Saturday, February 6, 2016

Too Little Too Late?

ThinkProgress has a deep dive on the biomass amendment Sen. Susan Collins proposed earlier this week:

Environmentalists around the country are now incensed over an approved amendment categorizing bioenergy as carbon neutral--a move that groups say puts forests and even portions of the Clean Power Plan at risk.

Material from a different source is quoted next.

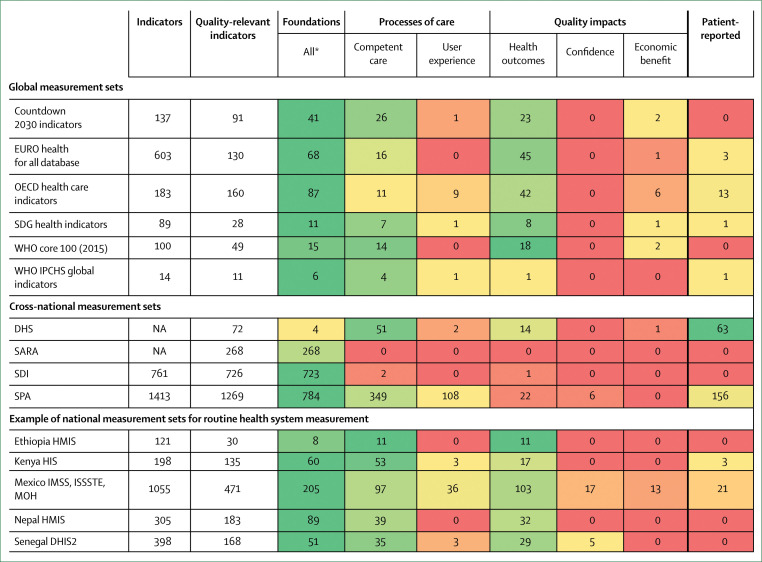
Representation of quality subdomains in global, crossnational, and national measurement setsWe mapped indicators against domains of the high-quality health systems framework (figure 1), identifying the single domain most relevant for each indicator. We additionally classified indicators as patient-reported if the data were collected with individual self-reports. Full methods are detailed in appendix 1. Cells are coloured by greatest number of indicators per row (source), with red indicating 0, orange and yellow the midrange, and green the maximum number observed for that measurement set. DHIS2=District Health Information System 2. DHS=Demographic and Health Surveys. HIS=Health Information System. HMIS=Health Management Information System. IMSS=Instituto Mexicano del Seguro Social. IPCHS=Integrated People-Centred Health System. ISSSTE=Instituto de Seguridad y Servicios Sociales de los Trabajadores del Estado. OECD=Organisation for Economic Co-operation and Development. SARA=Service Availability and Readiness Assessment. SDG=Sustainable Development Goals. SDI=Service Delivery Indicator Survey—health. SPA=Service Provision Assessment. * Population, governance, platforms, workforce, and tools.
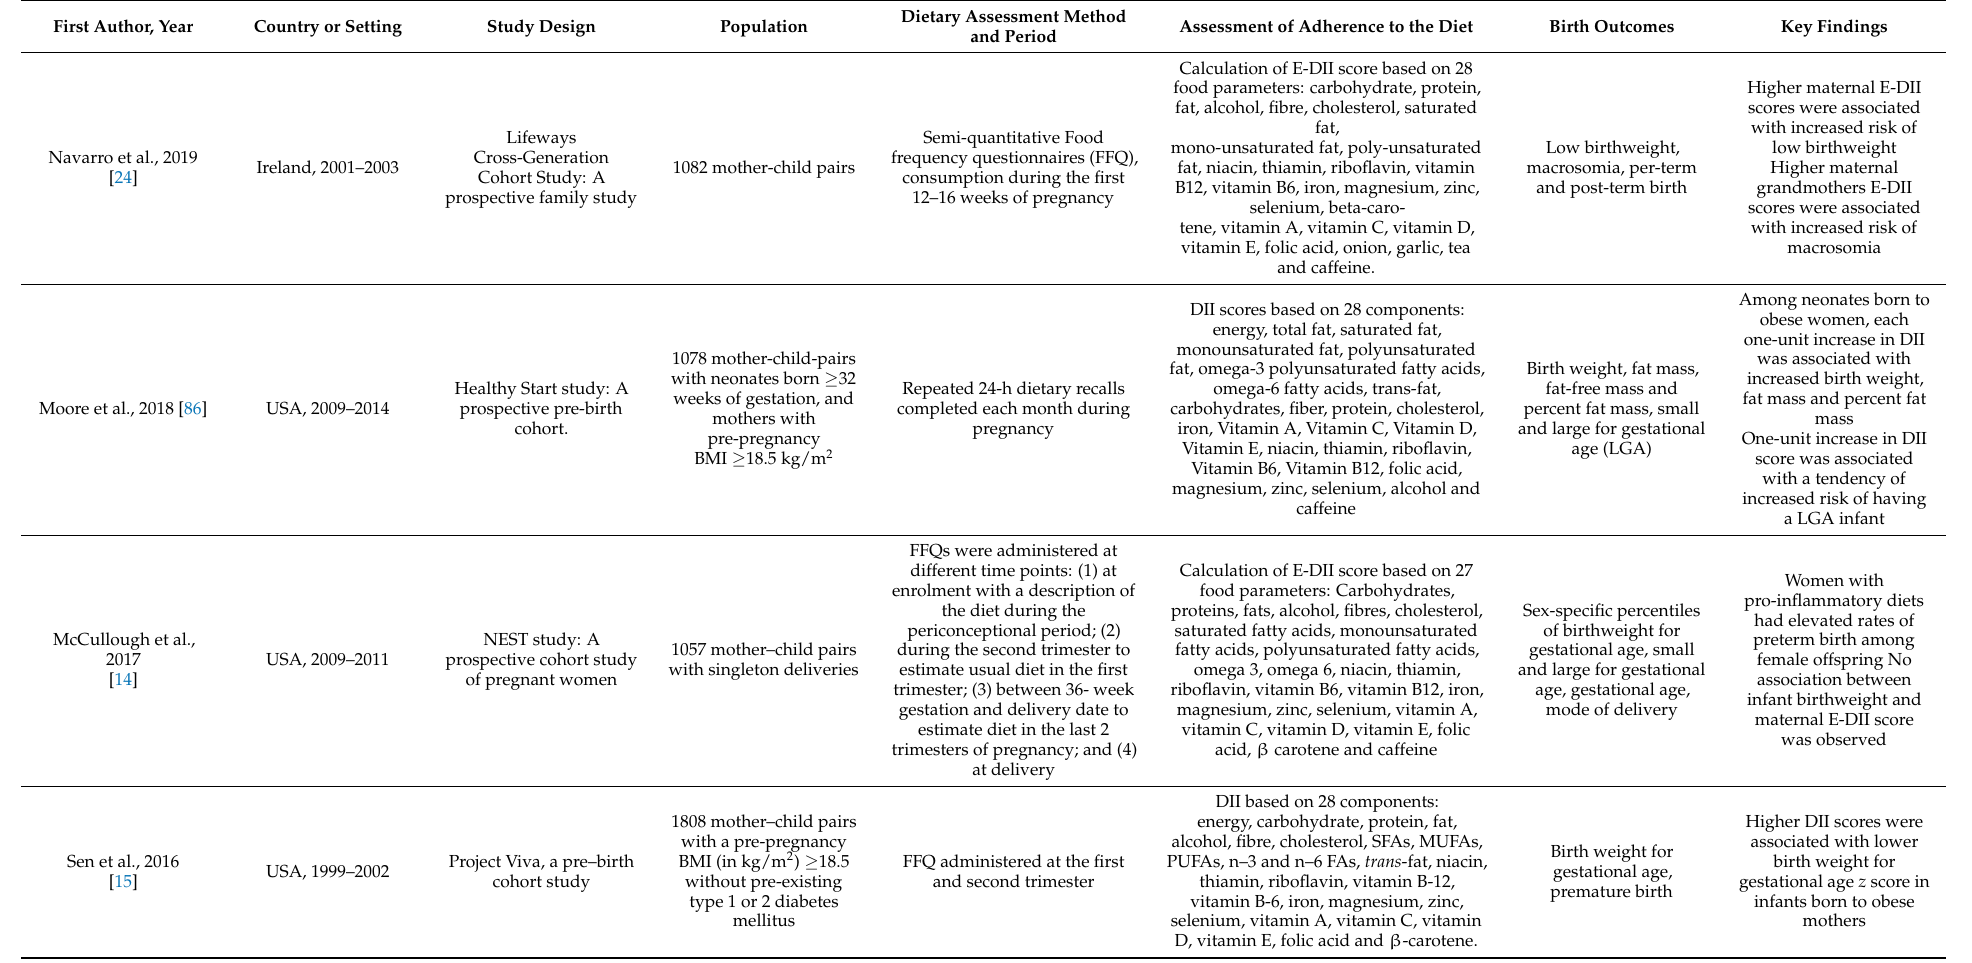
Table 2. Individual studies on the associations between maternal dietary inflammation determined by the DII and E-DII and birth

"I think it's a very dangerous amendment," said Kevin Bundy, senior attorney for the Center for Biological Diversity, in an interview with ThinkProgress. "It tries to dictate that burning forests for energy won't affect the climate, that's what the term carbon neutral is supposed to mean and that's just not true. You can't legislate away basic physics."

[...]

Environmentalists say the amendment sponsored by Sen. Susan Collins (R-ME) interferes with the EPA's efforts, as it explicitly tells agencies to adopt policies that reflect the carbon neutrality of forests' bioenergy. They also argue that it may incentivize cutting forests for energy and most importantly, undo important provisions of the Clean Power Plan that call for reductions in carbon emissions from the electricity sector through increased use of renewable sources.

Some key questions: Why was the green community caught off guard here? How on earth did this thing pass on a voice vote?

And why aren't environmental organizations that endorsed Collins (like League of Conservation Voters) and those that didn't (like Sierra Club) raising a bigger ruckus in social media and elsewhere to try to head the amendment off before it becomes law?